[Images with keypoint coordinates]

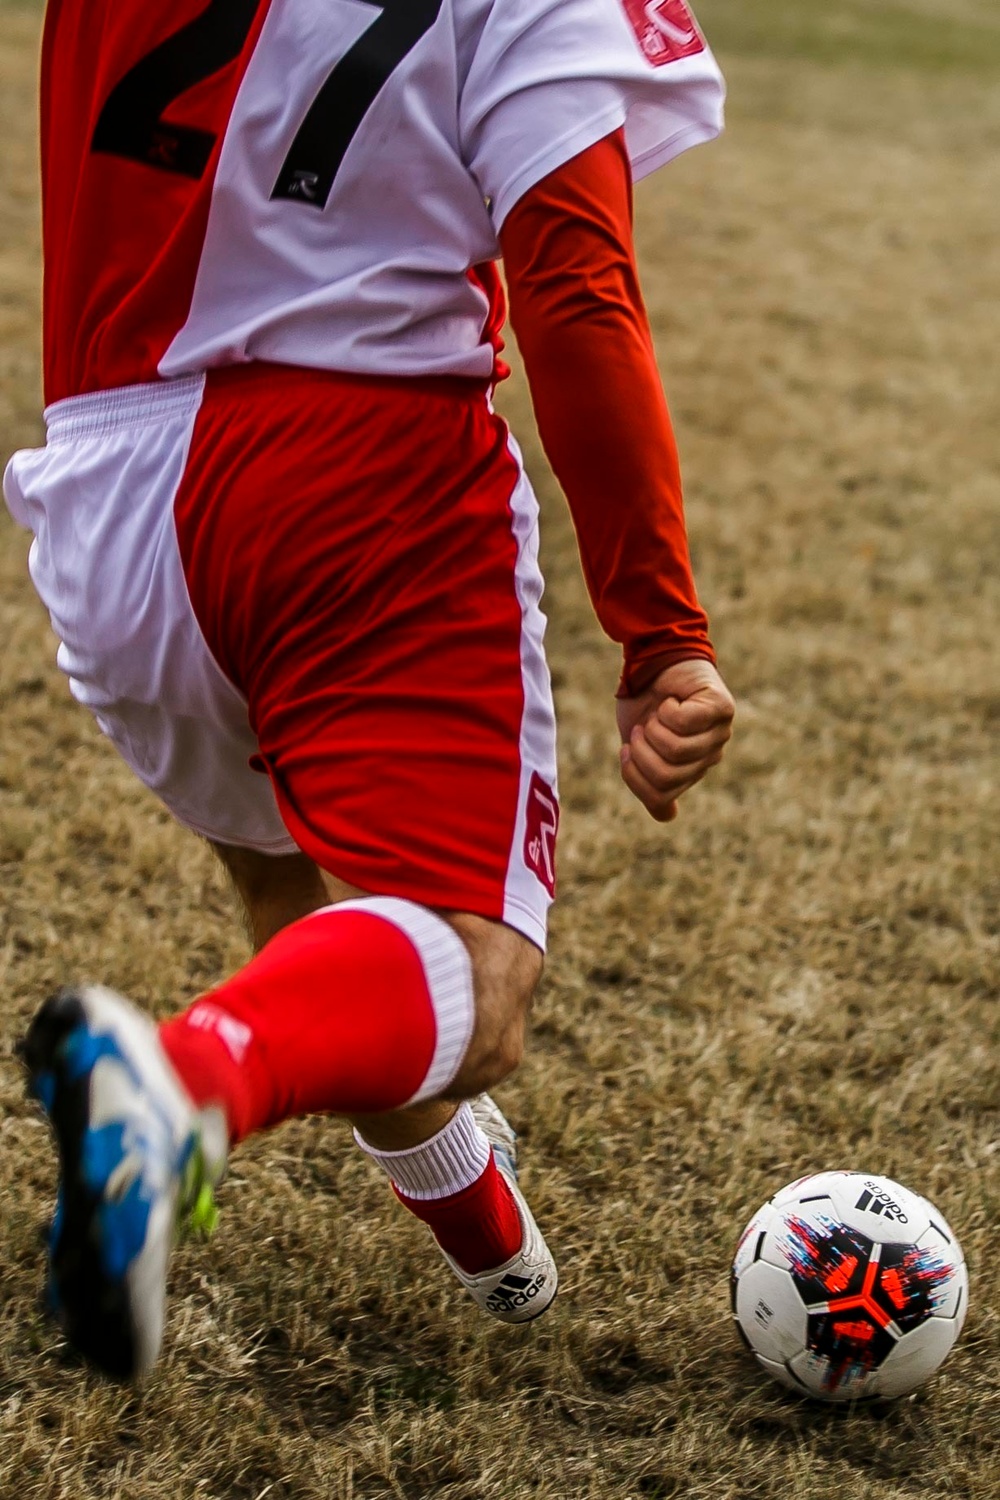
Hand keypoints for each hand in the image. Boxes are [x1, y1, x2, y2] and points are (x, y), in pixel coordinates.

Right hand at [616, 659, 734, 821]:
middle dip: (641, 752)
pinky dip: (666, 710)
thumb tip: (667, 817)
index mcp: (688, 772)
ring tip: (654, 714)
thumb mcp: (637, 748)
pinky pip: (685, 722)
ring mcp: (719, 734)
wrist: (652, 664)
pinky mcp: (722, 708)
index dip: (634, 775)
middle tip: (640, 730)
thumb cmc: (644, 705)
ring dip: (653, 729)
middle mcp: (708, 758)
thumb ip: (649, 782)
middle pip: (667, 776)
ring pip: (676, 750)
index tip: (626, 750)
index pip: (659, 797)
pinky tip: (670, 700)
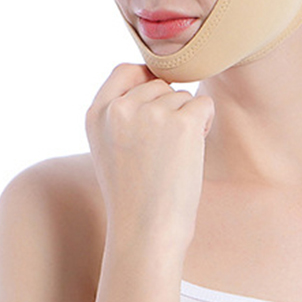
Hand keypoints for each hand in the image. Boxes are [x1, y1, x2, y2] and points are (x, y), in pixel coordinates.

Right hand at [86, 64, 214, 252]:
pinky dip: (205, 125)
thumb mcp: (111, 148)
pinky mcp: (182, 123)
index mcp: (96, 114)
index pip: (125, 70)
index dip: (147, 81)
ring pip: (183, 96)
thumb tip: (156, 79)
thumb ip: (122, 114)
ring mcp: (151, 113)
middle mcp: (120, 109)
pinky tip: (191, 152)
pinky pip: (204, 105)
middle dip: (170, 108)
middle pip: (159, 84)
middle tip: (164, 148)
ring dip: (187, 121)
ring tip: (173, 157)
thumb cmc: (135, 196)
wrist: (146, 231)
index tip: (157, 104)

Your assignment:
Nothing but the lines from the one with "pinky tip: (191, 152)" through the last line of the records above should be retyped, and those word for word.

Problem solution:
pinky tip: (191, 152)
pinky pip: (204, 105)
middle dip: (170, 108)
middle pip: (159, 84)
middle tip: (164, 148)
ring dip: (187, 121)
ring tip: (173, 157)
thumb cmc: (135, 196)
wrist: (146, 231)
index tip: (157, 104)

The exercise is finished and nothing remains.